[EXERCISE MATERIAL Boundary: Start]

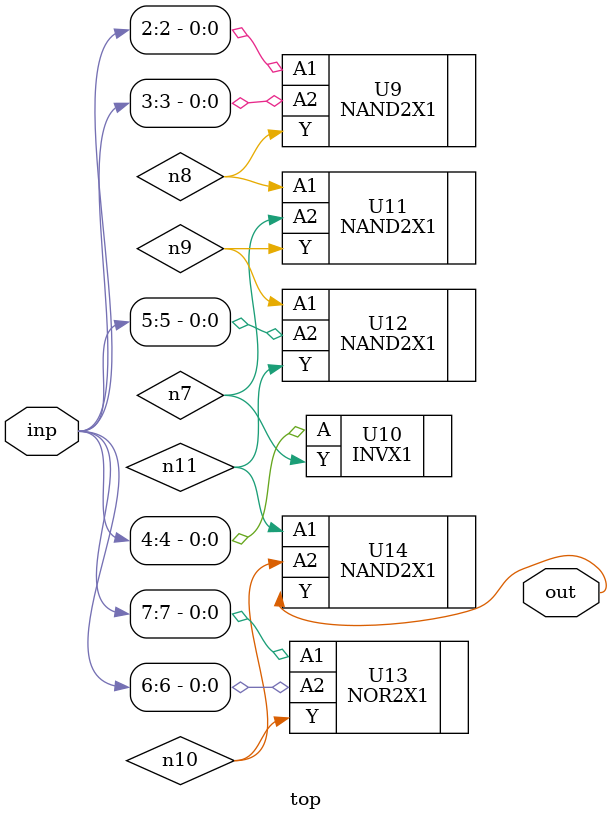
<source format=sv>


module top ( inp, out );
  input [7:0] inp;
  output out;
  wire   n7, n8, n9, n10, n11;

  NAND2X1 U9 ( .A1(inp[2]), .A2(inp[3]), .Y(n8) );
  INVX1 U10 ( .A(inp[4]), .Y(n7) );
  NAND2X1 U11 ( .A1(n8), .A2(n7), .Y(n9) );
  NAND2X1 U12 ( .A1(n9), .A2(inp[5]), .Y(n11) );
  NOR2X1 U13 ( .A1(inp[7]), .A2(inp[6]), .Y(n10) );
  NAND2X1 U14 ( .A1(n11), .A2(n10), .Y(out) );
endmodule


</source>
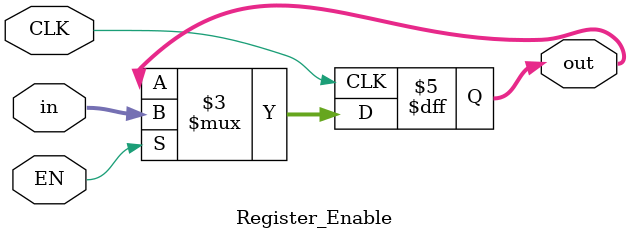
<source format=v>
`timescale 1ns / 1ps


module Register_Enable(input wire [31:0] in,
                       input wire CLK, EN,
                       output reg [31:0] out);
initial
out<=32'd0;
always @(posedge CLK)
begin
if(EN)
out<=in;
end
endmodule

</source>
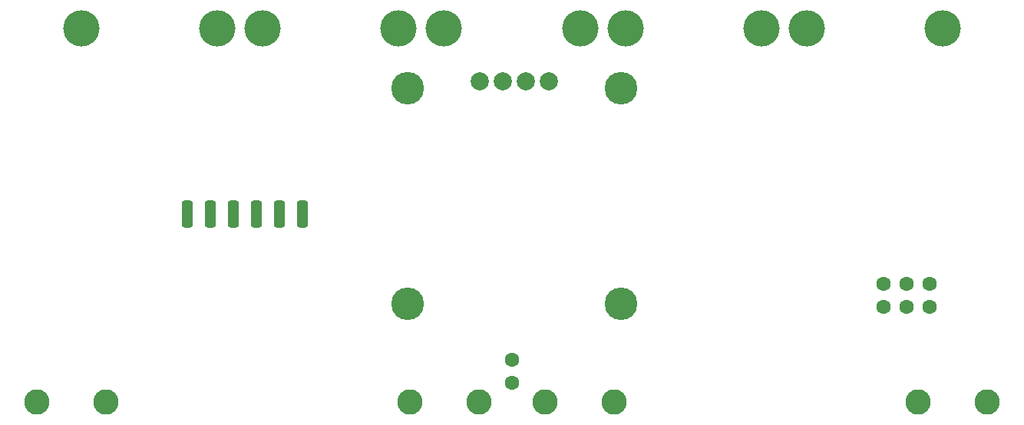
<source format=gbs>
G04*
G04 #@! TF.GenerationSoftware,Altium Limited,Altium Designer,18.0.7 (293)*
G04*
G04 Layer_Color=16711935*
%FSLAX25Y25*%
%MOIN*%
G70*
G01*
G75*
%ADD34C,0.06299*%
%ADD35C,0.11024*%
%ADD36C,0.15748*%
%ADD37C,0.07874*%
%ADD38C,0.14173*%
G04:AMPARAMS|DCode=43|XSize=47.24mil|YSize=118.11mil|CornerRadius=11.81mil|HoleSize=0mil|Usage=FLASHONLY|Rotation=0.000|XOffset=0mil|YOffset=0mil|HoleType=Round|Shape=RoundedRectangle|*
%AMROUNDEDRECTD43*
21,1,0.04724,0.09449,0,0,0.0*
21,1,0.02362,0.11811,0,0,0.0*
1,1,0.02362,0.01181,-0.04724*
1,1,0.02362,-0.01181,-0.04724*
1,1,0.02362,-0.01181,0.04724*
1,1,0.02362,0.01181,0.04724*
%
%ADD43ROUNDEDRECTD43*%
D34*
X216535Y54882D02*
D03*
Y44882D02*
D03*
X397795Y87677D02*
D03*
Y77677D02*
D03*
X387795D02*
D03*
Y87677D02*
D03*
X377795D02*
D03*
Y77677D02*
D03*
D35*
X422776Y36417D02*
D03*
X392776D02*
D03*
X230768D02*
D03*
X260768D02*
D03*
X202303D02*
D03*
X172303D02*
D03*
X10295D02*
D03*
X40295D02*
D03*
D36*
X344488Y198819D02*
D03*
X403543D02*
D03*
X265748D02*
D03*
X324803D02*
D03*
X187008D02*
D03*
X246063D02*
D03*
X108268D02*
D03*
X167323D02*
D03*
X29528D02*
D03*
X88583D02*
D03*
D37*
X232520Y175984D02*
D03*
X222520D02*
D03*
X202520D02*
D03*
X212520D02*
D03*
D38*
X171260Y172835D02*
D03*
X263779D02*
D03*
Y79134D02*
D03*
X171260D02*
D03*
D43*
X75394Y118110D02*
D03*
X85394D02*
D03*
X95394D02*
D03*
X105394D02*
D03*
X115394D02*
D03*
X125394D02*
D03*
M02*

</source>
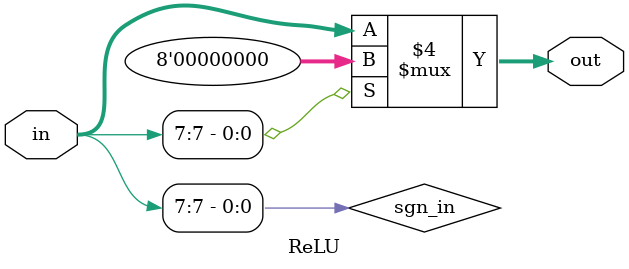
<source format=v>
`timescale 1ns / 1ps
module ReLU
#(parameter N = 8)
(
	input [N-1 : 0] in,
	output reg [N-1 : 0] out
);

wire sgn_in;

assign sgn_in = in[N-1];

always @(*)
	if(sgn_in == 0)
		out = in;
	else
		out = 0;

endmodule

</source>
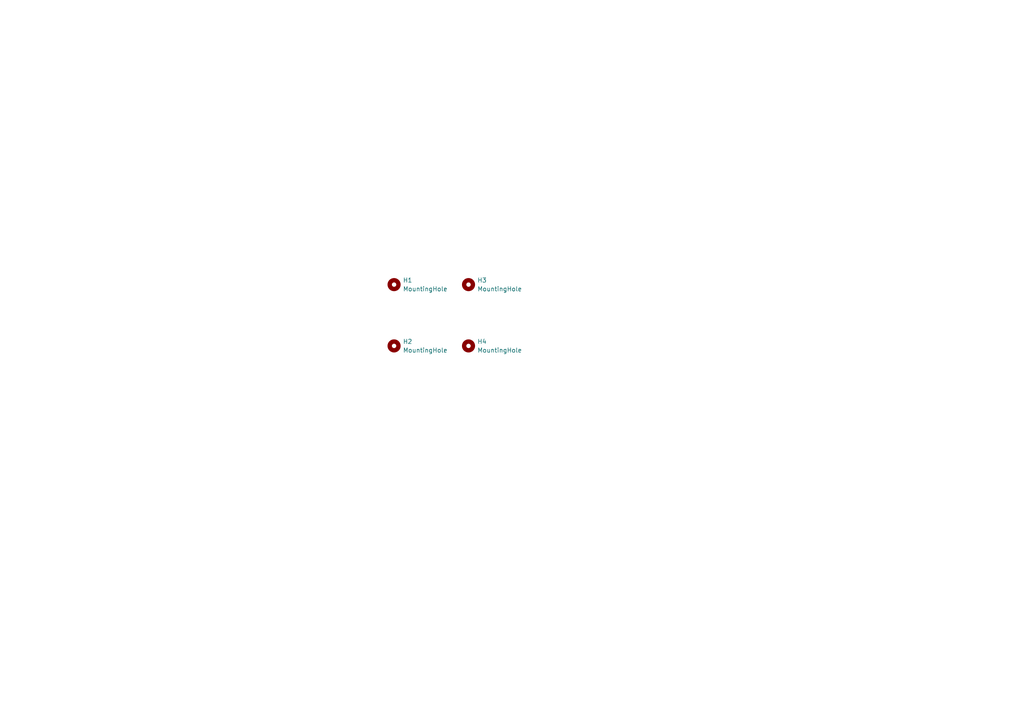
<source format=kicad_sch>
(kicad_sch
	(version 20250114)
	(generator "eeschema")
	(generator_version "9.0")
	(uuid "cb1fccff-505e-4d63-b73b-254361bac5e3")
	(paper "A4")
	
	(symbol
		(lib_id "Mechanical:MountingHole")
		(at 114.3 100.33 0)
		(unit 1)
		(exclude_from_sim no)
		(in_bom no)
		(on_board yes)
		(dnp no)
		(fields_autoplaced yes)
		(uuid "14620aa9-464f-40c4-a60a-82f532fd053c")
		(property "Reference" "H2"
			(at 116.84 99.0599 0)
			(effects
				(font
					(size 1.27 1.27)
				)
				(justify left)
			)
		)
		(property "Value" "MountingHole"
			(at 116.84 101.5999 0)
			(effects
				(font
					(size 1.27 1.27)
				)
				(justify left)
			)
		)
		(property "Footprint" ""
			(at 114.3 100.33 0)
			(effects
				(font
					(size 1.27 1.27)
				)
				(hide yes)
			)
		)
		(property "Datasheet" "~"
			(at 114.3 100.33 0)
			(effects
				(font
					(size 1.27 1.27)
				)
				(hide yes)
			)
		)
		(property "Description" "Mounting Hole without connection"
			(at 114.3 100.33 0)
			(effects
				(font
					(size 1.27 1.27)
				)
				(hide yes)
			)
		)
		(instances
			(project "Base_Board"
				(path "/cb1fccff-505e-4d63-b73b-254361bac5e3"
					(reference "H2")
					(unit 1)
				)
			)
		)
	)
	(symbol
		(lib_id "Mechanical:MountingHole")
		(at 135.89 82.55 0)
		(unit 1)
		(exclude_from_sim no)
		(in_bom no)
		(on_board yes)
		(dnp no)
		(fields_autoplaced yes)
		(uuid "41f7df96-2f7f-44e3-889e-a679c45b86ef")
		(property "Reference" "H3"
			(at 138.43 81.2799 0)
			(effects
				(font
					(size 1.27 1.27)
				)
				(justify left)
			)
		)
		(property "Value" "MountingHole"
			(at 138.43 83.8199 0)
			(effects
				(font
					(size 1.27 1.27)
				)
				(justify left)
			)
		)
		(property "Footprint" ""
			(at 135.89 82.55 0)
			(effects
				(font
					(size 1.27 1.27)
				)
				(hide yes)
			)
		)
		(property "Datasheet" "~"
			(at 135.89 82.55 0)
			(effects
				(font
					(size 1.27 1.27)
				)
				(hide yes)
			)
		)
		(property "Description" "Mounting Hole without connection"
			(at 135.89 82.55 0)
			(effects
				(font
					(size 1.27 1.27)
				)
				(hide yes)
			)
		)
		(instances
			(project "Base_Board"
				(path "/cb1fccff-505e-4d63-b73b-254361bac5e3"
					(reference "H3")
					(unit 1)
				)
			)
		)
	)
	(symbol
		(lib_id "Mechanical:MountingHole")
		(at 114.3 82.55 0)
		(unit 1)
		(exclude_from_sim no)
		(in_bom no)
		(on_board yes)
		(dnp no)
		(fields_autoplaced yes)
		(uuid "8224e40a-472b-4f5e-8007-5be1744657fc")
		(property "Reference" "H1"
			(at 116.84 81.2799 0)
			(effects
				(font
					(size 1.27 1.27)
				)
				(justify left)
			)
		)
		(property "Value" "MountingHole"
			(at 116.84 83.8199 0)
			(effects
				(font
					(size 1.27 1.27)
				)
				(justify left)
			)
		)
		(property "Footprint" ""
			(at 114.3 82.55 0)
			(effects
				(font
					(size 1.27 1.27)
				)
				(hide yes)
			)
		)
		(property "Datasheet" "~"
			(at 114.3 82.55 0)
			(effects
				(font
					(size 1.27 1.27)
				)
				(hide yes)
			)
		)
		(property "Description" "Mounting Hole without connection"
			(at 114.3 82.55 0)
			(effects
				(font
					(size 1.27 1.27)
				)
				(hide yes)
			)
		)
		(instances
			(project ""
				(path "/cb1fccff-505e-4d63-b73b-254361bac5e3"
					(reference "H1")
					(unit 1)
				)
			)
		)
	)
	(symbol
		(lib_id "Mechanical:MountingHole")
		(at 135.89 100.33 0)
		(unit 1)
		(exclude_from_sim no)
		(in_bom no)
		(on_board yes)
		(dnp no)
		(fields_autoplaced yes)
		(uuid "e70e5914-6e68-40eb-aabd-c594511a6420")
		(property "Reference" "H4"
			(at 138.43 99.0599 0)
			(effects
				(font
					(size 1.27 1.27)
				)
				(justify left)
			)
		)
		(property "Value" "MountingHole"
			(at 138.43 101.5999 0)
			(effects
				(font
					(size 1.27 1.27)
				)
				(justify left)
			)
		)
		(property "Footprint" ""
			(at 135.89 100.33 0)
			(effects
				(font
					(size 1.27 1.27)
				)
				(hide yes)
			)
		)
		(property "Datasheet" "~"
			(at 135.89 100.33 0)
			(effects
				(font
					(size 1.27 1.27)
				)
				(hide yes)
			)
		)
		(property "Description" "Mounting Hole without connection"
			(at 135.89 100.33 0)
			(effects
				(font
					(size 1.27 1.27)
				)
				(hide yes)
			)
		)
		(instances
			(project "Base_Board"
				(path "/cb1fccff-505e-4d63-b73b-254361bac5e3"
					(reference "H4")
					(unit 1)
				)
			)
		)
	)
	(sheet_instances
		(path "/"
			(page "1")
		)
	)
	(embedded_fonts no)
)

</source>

[EXERCISE MATERIAL Boundary: End]

PROMPT: Return only the lines of the records in which the string "wire" appears.

YOUR RESPONSE:
  wire   n7, n8, n9, n10, n11;
module Register_Enable(input wire [31:0] in,
                       input wire CLK, EN,
wire sgn_in;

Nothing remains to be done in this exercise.